- [Set task]
Repeat each of the records below word for word, leaving nothing out and changing nothing.
(begin)
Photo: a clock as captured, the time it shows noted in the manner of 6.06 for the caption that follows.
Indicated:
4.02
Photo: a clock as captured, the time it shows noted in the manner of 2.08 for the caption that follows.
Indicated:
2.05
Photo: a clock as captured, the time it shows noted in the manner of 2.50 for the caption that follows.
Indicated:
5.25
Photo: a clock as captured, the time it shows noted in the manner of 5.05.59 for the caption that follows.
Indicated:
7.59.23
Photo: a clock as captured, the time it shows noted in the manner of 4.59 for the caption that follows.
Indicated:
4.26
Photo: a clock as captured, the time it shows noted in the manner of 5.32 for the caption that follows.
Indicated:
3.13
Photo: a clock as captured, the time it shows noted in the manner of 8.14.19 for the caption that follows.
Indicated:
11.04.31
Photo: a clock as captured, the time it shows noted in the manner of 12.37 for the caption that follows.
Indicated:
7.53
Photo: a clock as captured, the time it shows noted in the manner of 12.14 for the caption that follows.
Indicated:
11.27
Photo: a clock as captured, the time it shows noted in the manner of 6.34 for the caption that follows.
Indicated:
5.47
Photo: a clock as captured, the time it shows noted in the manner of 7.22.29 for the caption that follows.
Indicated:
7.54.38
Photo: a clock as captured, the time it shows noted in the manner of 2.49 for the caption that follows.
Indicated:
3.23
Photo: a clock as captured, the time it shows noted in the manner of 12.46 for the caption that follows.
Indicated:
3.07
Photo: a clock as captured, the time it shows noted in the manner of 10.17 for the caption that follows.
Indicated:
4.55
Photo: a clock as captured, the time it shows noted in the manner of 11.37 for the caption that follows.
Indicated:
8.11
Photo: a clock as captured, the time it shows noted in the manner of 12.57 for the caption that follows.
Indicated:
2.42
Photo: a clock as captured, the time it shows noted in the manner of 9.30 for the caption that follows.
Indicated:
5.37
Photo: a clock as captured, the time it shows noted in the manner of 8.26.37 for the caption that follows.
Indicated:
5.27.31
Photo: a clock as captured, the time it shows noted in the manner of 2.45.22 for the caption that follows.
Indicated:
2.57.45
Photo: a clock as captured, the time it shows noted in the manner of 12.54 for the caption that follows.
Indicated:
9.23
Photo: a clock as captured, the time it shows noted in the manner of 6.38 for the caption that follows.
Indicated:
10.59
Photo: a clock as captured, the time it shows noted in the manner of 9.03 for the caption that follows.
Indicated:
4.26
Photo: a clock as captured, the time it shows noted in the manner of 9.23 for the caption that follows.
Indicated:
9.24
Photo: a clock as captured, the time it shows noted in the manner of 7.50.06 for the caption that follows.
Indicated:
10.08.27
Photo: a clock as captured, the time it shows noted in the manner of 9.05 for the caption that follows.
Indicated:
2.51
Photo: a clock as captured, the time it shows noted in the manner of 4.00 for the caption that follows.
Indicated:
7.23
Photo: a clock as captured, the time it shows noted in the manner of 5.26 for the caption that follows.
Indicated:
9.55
(end)
- [Expected answer]
Photo: a clock as captured, the time it shows noted in the manner of 6.06 for the caption that follows.
Indicated:
4.02
Photo: a clock as captured, the time it shows noted in the manner of 2.08 for the caption that follows.
Indicated:
2.05
Photo: a clock as captured, the time it shows noted in the manner of 2.50 for the caption that follows.
Indicated:
5.25
Photo: a clock as captured, the time it shows noted in the manner of 5.05.59 for the caption that follows.
Indicated:
7.59.23
Photo: a clock as captured, the time it shows noted in the manner of 4.59 for the caption that follows.
Indicated:
4.26
Photo: a clock as captured, the time it shows noted in the manner of 5.32 for the caption that follows.
Indicated:
3.13
Photo: a clock as captured, the time it shows noted in the manner of 8.14.19 for the caption that follows.
Indicated:
11.04.31
Photo: a clock as captured, the time it shows noted in the manner of 12.37 for the caption that follows.
Indicated:
7.53
Photo: a clock as captured, the time it shows noted in the manner of 12.14 for the caption that follows.
Indicated:
11.27
Photo: a clock as captured, the time it shows noted in the manner of 6.34 for the caption that follows.
Indicated:
5.47
Photo: a clock as captured, the time it shows noted in the manner of 7.22.29 for the caption that follows.
Indicated:
7.54.38
Photo: a clock as captured, the time it shows noted in the manner of 2.49 for the caption that follows.
Indicated:
3.23
Photo: a clock as captured, the time it shows noted in the manner of 12.46 for the caption that follows.
Indicated:
3.07
Photo: a clock as captured, the time it shows noted in the manner of 10.17 for the caption that follows.
Indicated:
4.55
Photo: a clock as captured, the time it shows noted in the manner of 11.37 for the caption that follows.
Indicated:
8.11
Photo: a clock as captured, the time it shows noted in the manner of 12.57 for the caption that follows.
Indicated:
2.42
Photo: a clock as captured, the time it shows noted in the manner of 9.30 for the caption that follows.
Indicated:
5.37
Photo: a clock as captured, the time it shows noted in the manner of 8.26.37 for the caption that follows.
Indicated:
5.27.31
Photo: a clock as captured, the time it shows noted in the manner of 2.45.22 for the caption that follows.
Indicated:
2.57.45
Photo: a clock as captured, the time it shows noted in the manner of 12.54 for the caption that follows.
Indicated:
9.23
Photo: a clock as captured, the time it shows noted in the manner of 6.38 for the caption that follows.
Indicated:
10.59
Photo: a clock as captured, the time it shows noted in the manner of 9.03 for the caption that follows.
Indicated:
4.26
Photo: a clock as captured, the time it shows noted in the manner of 9.23 for the caption that follows.
Indicated:
9.24
Photo: a clock as captured, the time it shows noted in the manner of 7.50.06 for the caption that follows.
Indicated:
10.08.27
Photo: a clock as captured, the time it shows noted in the manner of 9.05 for the caption that follows.
Indicated:
2.51
Photo: a clock as captured, the time it shows noted in the manner of 4.00 for the caption that follows.
Indicated:
7.23
Photo: a clock as captured, the time it shows noted in the manner of 5.26 for the caption that follows.
Indicated:
9.55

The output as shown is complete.